|CORAM:||Jason P. Boaz (AM), N. V. Vasudevan (JM)|
|CATCH WORDS:||compulsory acquisition, Development Right’s Certificate, monetary consideration, TDS deduction|
|DATE:||November 14, 2014 (Date of pronouncement)|
|DATE:||November 18, 2014 (Date of publication)|
|AY:||2010-11 & 2011-12|
|FILE:||Click here to download the file in pdf format|
|The term "any sum" in s. 194LA TDS does not cover a case where there is no monetary consideration but Development Right’s Certificate (DRC) are issued|
The issue that arises for consideration is as to whether provisions of s.194LA of the Act are applicable to a case where (a) there was no compulsory acquisition; (b) there was no payment of any monetary consideration.
(i) The process of surrender of land for public purpose by owners of land and issue of CDRs has no element of “Compulsory Acquisition” which is necessary to attract application of the provisions of s.194LA of the Act. The meaning of the term “compulsory acquisition” is that land should be taken under statutory powers without the agreement of the owner. It is clear from material brought on record that the surrender of land by owners was voluntary and in exercise of option under a notification laying down conditions for grant of TDR in exercise of powers u/s14-B of KTCP. It is also clear that BBMP wherever owners did not respond to offer of CDRs, BBMP has resorted to compulsory acquisition proceedings in accordance with the provisions of the Land Acquisition Act, 1894. In the case of compulsory acquisition there are procedure for objecting to the acquisition on the ground that the proposed acquisition is not for public purpose, requirement of notice, determination of compensation, payment of compensation and thereafter taking possession and ownership. Such elements are absent when land owners surrender their land to BBMP under the scheme of issue of CDRs. It is also clear that there is no process of quantification or determination of value of land acquired when BBMP takes over land under the CDR scheme. Whenever BBMP does compulsory acquisition of land and pays compensation, it duly deducts tax at source as required u/s.194LA of the Act.
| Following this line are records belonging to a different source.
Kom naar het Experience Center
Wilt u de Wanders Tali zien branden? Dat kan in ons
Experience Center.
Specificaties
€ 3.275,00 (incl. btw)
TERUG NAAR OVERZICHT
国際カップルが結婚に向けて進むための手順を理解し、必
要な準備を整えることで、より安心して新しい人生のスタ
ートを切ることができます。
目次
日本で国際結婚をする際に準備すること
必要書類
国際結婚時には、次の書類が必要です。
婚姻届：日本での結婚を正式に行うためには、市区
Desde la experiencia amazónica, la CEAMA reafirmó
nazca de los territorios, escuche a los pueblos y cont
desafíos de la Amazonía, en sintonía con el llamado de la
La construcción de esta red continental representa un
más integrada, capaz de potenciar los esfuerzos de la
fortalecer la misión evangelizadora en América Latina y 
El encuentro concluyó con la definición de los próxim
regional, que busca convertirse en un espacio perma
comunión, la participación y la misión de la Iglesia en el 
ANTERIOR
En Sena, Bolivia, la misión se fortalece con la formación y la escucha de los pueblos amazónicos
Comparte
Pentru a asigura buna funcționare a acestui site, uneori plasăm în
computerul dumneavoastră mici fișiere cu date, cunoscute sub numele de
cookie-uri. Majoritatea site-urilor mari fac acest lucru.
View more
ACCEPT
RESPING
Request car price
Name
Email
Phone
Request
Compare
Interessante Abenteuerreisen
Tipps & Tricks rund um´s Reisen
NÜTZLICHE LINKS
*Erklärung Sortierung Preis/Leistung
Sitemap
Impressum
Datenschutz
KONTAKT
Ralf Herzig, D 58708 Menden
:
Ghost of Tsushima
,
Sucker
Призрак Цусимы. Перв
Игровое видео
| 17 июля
(ii) The provisions for deducting tax at source and paying it over to the Government on behalf of the recipient of the payment is in the nature of vicarious liability. The said liability can be easily and without any effort can be discharged when payment of compensation in a sum of money i.e., in the form of monetary compensation. At least in cases where the quantification of the sum of money takes place in terms of money but the payment or discharge of the liability is made by adjustment which is otherwise than by payment of monetary compensation, it can be said that there would still be a liability. But where neither there is quantification of the sum payable in terms of money nor actual payment in monetary terms, it would be unfair to burden a person with the obligation of deducting tax at source and exposing him the consequences of such default. The liability to pay tax is that of a third person and not that of BBMP and the spirit behind the provisions of Sec.190 of the Act has been totally lost sight of by the Revenue in the present case.
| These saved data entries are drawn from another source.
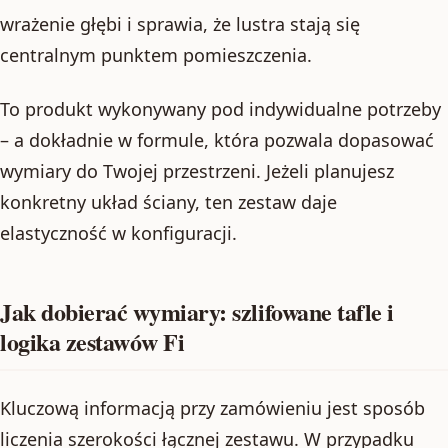
wrażenie głębi i sprawia, że lustra stają się
centralnym punktem pomieszczenia.
To produkt wykonywany pod indywidualne potrzeby
– a dokładnie w formule, która pozwala dopasować
wymiary do Twojej przestrzeni. Jeżeli planujesz
konkretny układ ściany, ten zestaw daje
elastyczność w konfiguracji.
Jak dobierać wymiary: szlifowane tafle i
logika zestawów Fi
Kluczową informacją przy zamówieniu jest sposób
liczenia szerokości łącznej zestawu. W przypadku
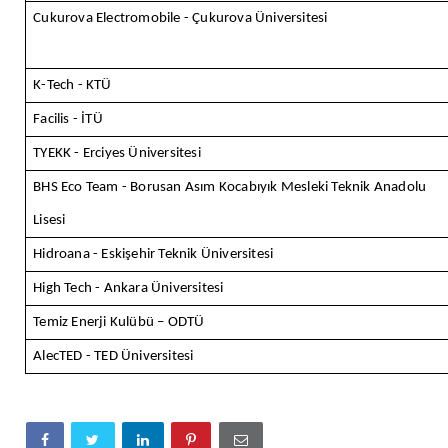
Cukurova Electromobile - Çukurova Üniversitesi
K-Tech - KTÜ
Facilis - İTÜ
TYEKK - Erciyes Üniversitesi
BHS Eco Team - Borusan Asım Kocabıyık Mesleki Teknik Anadolu
Lisesi
Hidroana - Eskişehir Teknik Üniversitesi
High Tech - Ankara Üniversitesi
Temiz Enerji Kulübü – ODTÜ
AlecTED - TED Üniversitesi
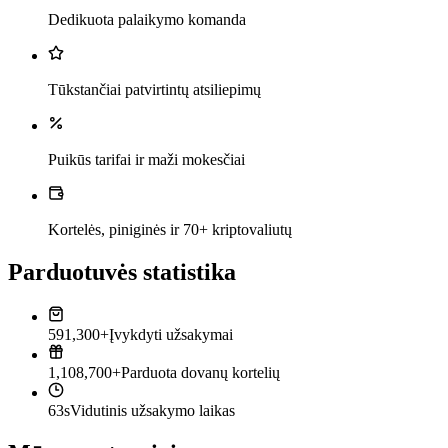
Dedikuota palaikymo komanda
Tūkstančiai patvirtintų atsiliepimų
Puikūs tarifai ir maži mokesčiai
Kortelės, piniginės ir 70+ kriptovaliutų
Parduotuvės statistika
591,300+
Įvykdyti užsakymai
1,108,700+
Parduota dovanų kortelių
63s
Vidutinis užsakymo laikas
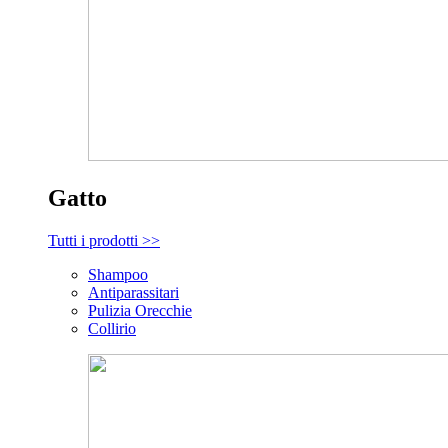
Gatto
Tutti i prodotti >>
Shampoo
Antiparassitari
Pulizia Orecchie
Collirio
(iii) S.194LA of the Act would apply only when there is monetary payment. In this regard we find that provisions of Sec.194LA of the Act applies only when the person making payment should make payment of a “sum of money” which clearly indicates that the provisions of Sec.194LA of the Act are applicable only when payment is made in terms of money. The expression “any sum” used in Sec.194LA of the Act is a clear indication that those provisions are applicable only when payment is of consideration in terms of money. The Hon’ble Supreme Court had to interpret whether the expression “any sums paid by the Assessee in the previous year would also include donations in kind. S.194LA of the Act also uses the expression “any sum” which clearly indicates that it is only when payment is made in monetary terms that those provisions are attracted. The expression in S.194LA, “at the time of payment of such sum in cash or by issue of a cheque or draft or by any other mode” means that payment can be in the mode of giving cash, or by issuing cheque or draft or any other mode like telegraphic transfer or mail transfer, via money order or postal order, bill of exchange, promissory note, electronic transfer like RTGS, NEFT etc. DRCs cannot be brought within the meaning of the expression “by any other mode” used in Sec.194LA of the Act. The rule of “Ejusdem Generis” in interpretation of statutes, which lays down that where general words follow enumeration of persons or things, by words of a particular and specific meaning, such general words are not to be construed in their widest extent, but are to be held as applying only to persons or things of the same general kind or class as those specifically mentioned is fully applicable to the interpretation of Sec.194LA of the Act. The general word in Sec.194LA of the Act is “payment of such sum” and the mode of payment qualified is cash, issue of cheque or draft or by any other mode. The expression any other mode has therefore to be confined only to payment of “any sum” in a mode other than cash, cheque or draft and not to a case where DRCs are issued. Even on this ground the order u/s.201(1) & 201(1A) of the Act deserves to be quashed and is hereby quashed.